The book has power for South African readers on two levels. At surface, it’s an exciting saga of love and war, with some compelling characters and a vivid evocation of the look, smell, and even taste of period and place. Davis says she has long wanted to write a book in which her home town of Birmingham featured; this book follows the struggles from London to the revolutionary Midlands and back.

But drop the costumes and backdrops and this is the story of a country torn apart by — and then emerging from — a civil war. The compromises and conservatism of the new government leave war veterans unpaid and neglected. When they protest, they are fired upon. Many of the former ruling class retain their power and privilege because stability is needed and they know how to run things — especially finance. Popular radical commanders are mysteriously assassinated. Women revolutionaries are forced back to husbands and chores; journalists and satirists are ordered to mute their criticisms in the national interest. Some of this may sound familiar.

The discourse that made the Falco books compelling concerned social roles and character formed in a very different society from our own. So it does in Rebels and Traitors. Davis is particularly powerful in portraying women’s experiences: how women become “good” or “bad” and the scope of their choices. Civil war does not simply sweep through and uproot, burn and rape once, but repeatedly, until there is no possibility of rebuilding. That may sound familiar too.

The book has its flaws. Those not fascinated by the minutiae of battle strategy and political faction-fighting may find those sections overlong.
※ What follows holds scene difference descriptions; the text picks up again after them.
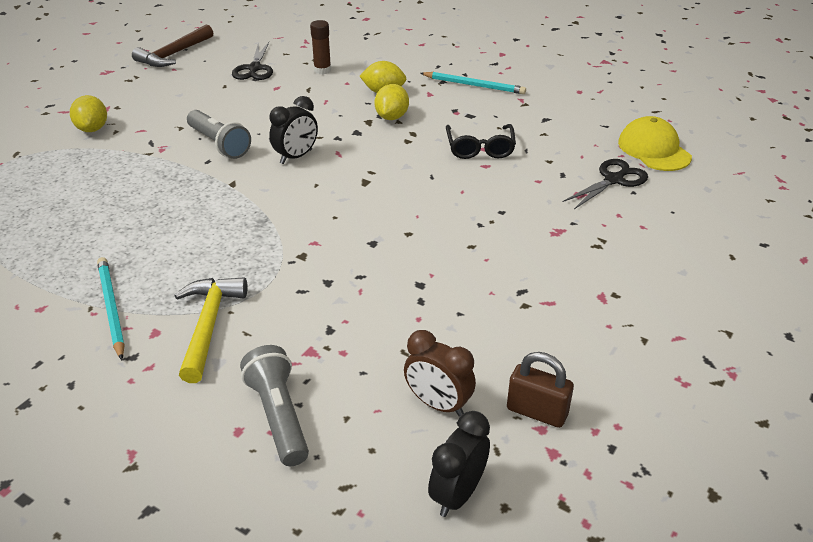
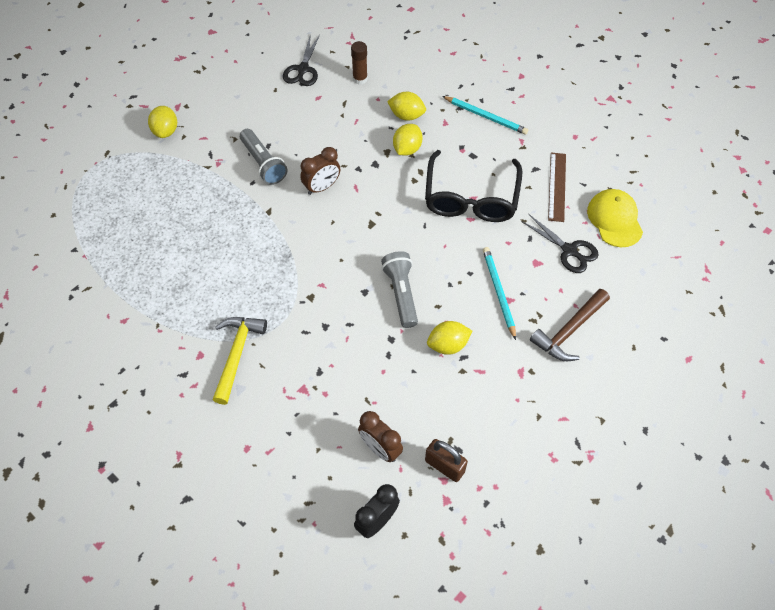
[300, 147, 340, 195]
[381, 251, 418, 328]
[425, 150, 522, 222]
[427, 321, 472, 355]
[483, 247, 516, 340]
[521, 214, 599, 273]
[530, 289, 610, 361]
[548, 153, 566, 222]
The omniscient author’s perspective — a large step away from Falco’s first-person narration — tempts Davis to tell us rather too often: “… and this was to be the origin of …” She seeks a voice in dialogue that is neither archaic nor over-modern; mostly, it works, but occasionally the level of formality produces literally unspeakable sentences.

Historical epics are the only genre novels ever credited as serious enough for Britain’s Booker Prize — even when others such as science fiction and fantasy say more and say it better. Perhaps 2009 Booker winner (for a historical novel) Hilary Mantel had it in mind to protect her turf when she damned Rebels and Traitors as “disappointing and exhausting”. It is neither. This story of ordinary people caught in huge events, determined to win justice and stop leaders selling out, speaks across the centuries. It’s a story we could write — but have not yet fully written — about Khayelitsha, Cradock, and the East Rand.